Rewrite the lines from the one containing "Кто Из Великих Родился В Марте 1964" through the one containing "Gengoの利用についてサポートが必要ですか? テキスト翻訳や、", with "Школьник" substituted by "Студент" and nothing else changed. Leave out the pictures.

# [DATA TO USE]
_ _ _ _ _

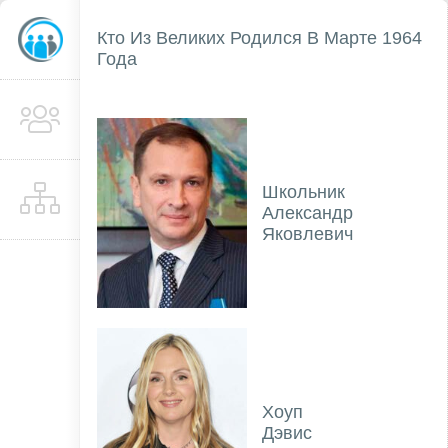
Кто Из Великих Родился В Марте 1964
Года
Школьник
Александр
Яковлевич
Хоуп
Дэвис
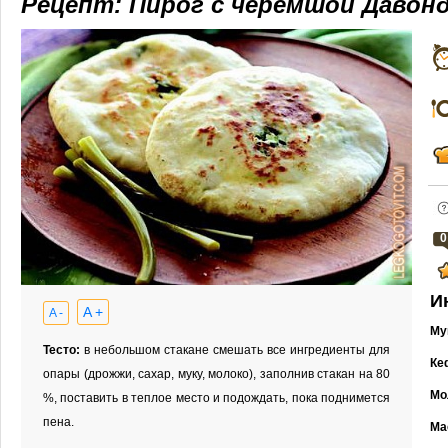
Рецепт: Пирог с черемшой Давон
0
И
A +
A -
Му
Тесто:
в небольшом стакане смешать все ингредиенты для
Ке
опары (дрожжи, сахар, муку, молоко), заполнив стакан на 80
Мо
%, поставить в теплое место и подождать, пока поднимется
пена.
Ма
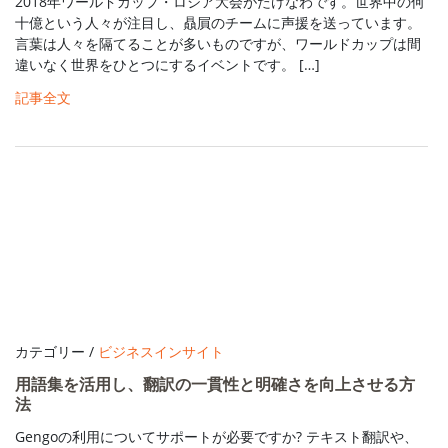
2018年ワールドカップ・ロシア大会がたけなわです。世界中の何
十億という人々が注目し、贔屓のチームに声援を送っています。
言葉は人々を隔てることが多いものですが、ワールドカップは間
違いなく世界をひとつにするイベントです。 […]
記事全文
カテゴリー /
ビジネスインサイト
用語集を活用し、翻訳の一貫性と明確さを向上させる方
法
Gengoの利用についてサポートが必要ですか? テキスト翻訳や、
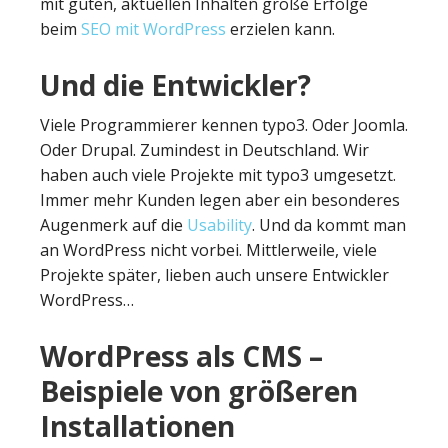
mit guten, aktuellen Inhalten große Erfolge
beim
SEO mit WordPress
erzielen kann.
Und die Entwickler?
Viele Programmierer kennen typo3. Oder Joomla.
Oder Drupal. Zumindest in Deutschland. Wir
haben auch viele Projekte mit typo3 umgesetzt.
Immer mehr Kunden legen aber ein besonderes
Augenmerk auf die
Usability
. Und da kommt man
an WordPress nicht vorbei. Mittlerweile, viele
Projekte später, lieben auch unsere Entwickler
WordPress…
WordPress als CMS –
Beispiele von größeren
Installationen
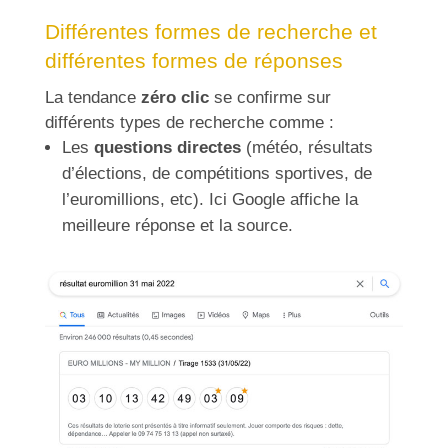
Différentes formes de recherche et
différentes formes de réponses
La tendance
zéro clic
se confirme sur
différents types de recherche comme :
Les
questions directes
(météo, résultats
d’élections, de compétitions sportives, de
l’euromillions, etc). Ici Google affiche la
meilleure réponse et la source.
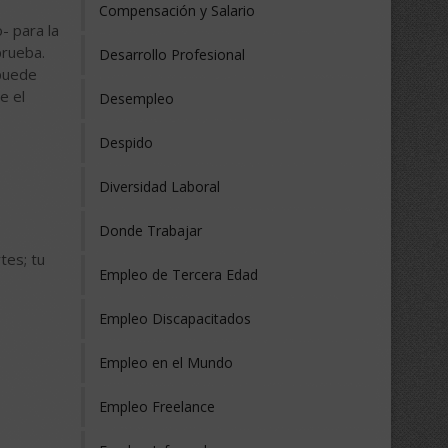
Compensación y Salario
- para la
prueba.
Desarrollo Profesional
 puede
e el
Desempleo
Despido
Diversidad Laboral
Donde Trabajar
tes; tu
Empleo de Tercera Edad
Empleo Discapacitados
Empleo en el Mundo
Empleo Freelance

_ _ _ _ _

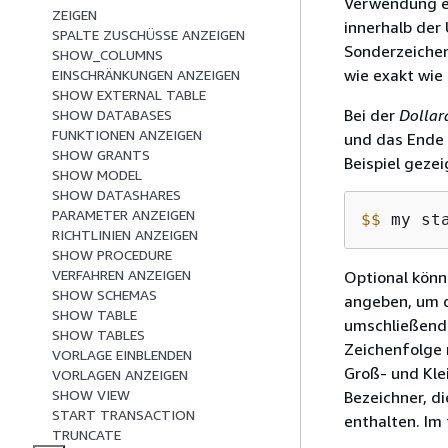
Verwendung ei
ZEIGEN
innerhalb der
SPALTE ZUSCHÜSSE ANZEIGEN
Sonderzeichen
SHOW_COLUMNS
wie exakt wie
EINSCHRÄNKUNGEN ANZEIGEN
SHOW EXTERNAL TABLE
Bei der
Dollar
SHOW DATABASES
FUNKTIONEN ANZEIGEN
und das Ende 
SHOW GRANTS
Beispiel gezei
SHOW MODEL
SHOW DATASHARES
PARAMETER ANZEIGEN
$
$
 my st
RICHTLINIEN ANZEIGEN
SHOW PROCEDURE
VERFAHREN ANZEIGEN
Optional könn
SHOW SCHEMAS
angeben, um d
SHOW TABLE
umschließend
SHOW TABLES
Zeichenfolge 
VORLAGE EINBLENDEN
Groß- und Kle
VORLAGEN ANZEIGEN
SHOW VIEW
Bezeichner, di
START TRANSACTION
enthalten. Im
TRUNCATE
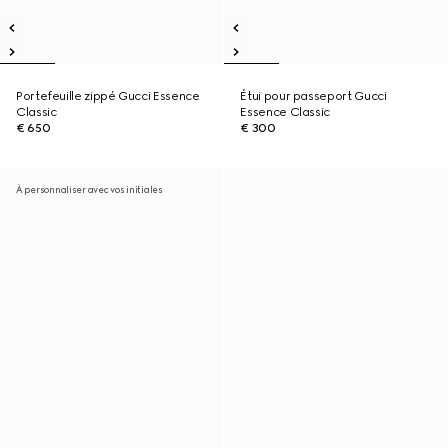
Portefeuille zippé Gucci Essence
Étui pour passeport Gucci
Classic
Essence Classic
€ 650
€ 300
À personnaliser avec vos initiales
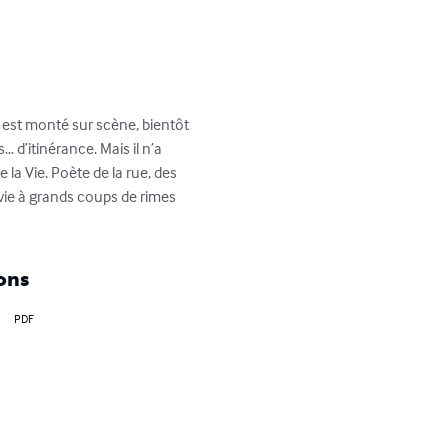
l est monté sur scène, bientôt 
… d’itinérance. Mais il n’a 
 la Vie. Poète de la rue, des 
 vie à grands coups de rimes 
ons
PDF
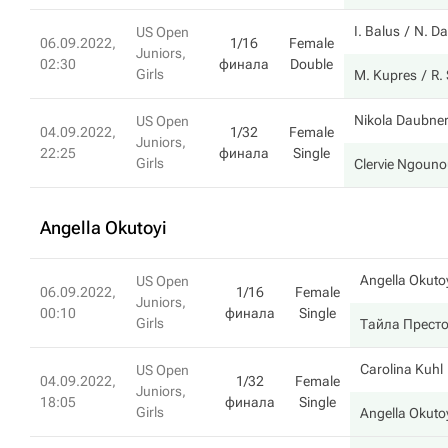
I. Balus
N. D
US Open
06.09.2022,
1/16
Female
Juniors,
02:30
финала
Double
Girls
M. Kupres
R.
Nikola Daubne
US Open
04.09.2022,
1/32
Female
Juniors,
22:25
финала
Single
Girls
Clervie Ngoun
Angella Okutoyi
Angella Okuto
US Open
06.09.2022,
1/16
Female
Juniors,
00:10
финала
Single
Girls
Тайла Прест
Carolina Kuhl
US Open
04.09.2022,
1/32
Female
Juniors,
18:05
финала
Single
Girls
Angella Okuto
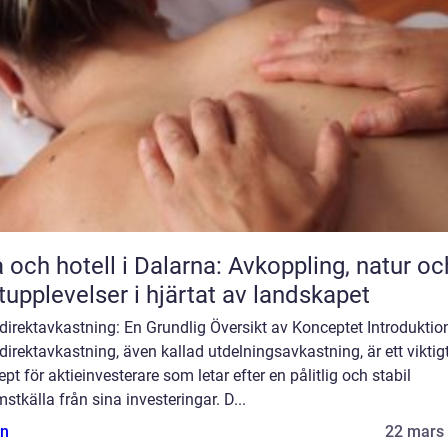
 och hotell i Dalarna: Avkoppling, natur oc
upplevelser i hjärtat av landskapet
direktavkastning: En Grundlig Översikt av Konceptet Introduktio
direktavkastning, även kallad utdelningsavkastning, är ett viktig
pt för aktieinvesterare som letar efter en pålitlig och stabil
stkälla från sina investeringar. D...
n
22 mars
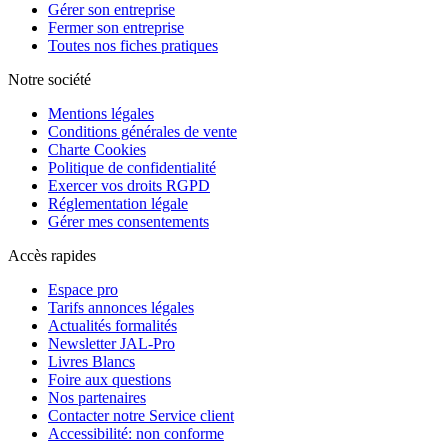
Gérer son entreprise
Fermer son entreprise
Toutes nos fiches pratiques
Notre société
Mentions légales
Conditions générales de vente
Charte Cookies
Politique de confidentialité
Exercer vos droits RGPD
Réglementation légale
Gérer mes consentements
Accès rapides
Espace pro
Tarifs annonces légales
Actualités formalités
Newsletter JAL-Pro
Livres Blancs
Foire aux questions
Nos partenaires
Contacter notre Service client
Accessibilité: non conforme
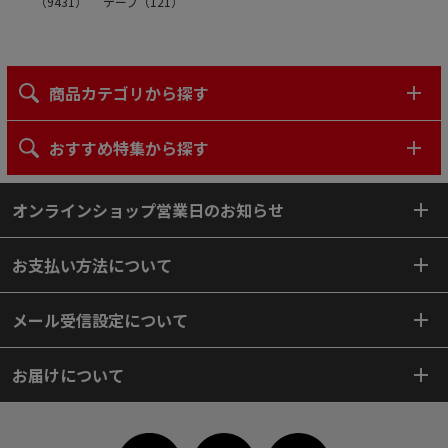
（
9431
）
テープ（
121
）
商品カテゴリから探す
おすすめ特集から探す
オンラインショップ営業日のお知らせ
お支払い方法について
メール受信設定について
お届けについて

_ _ _ _ _

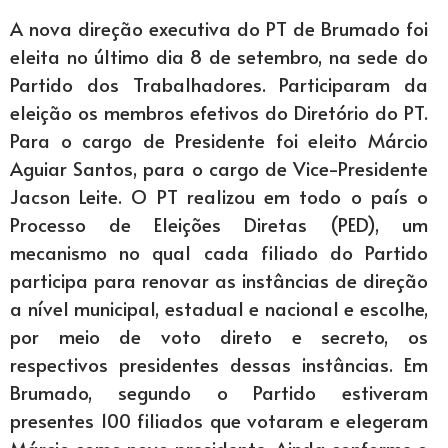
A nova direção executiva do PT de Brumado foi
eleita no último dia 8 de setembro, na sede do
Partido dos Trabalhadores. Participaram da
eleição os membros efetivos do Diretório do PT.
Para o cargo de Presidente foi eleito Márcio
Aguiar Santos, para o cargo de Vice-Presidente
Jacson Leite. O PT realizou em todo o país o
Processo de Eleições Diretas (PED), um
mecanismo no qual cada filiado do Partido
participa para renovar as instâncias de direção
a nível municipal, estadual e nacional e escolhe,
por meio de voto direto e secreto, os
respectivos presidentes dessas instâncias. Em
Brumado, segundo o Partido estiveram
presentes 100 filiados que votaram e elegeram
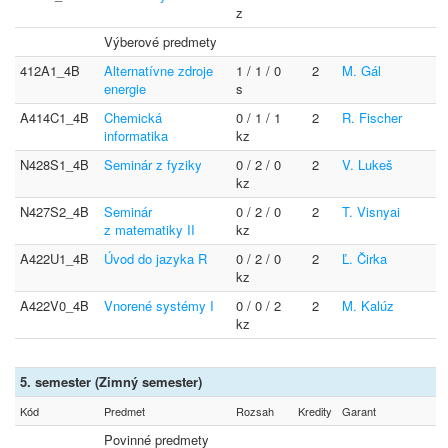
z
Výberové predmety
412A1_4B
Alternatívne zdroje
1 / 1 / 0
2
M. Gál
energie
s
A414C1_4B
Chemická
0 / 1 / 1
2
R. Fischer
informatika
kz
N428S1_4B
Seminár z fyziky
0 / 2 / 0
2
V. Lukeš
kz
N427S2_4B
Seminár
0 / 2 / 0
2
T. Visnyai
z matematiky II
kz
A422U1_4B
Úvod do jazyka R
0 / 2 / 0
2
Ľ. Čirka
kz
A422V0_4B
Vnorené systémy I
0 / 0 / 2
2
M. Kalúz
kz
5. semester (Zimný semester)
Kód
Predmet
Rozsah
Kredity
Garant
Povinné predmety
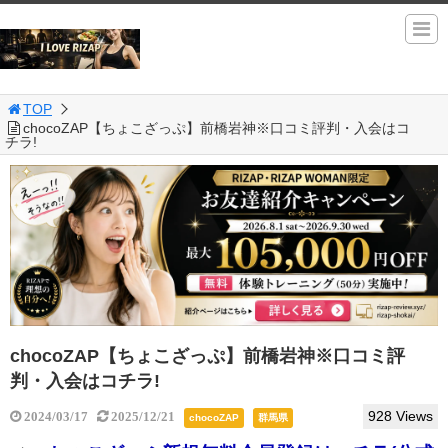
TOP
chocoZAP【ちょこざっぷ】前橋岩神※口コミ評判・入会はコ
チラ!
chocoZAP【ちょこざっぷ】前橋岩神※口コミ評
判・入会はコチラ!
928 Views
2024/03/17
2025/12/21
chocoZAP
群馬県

_ _ _ _ _

# [ANSWER BOX]
Кто Из Великих Родился В Марте 1964
Года
Студент
Александр
Яковлевич
Хоуп
Дэвис
Рецепт: Пирог с черемшой Давон
0
И
A +
A -
Му
Тесто:
в небольшом стакане смешать все ингредиенты для
Ке
опары (дрожжи, сахар, муку, молоко), заполнив стакан на 80
Мо
%, поставить в теплое место и подождать, пока поднимется
пена.
Ма
2018年ワールドカップ・ロシア大会がたけなわです。世界中の何
十億という人々が注目し、贔屓のチームに声援を送っています。
言葉は人々を隔てることが多いものですが、ワールドカップは間
違いなく世界をひとつにするイベントです。 […]
記事全文
カテゴリー /
ビジネスインサイト
用語集を活用し、翻訳の一貫性と明確さを向上させる方
法
Gengoの利用についてサポートが必要ですか? テキスト翻訳や、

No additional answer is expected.